TASK DIRECTIONS
A verbatim copy of the listing is needed; pictures are to be left out.

DATA FOR THIS TASK
--
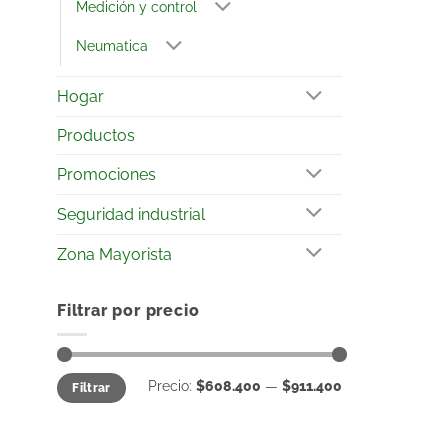
Medición y control
Neumatica
Hogar
Productos
Promociones
Seguridad industrial
Zona Mayorista
Filtrar por precio
Precio:
$608.400
—
$911.400
Filtrar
--
ANSWER BELOW
Medición y control
Neumatica
Hogar
Productos
Promociones
Seguridad industrial
Zona Mayorista
Filtrar por precio
Precio:
$608.400
—
$911.400
Filtrar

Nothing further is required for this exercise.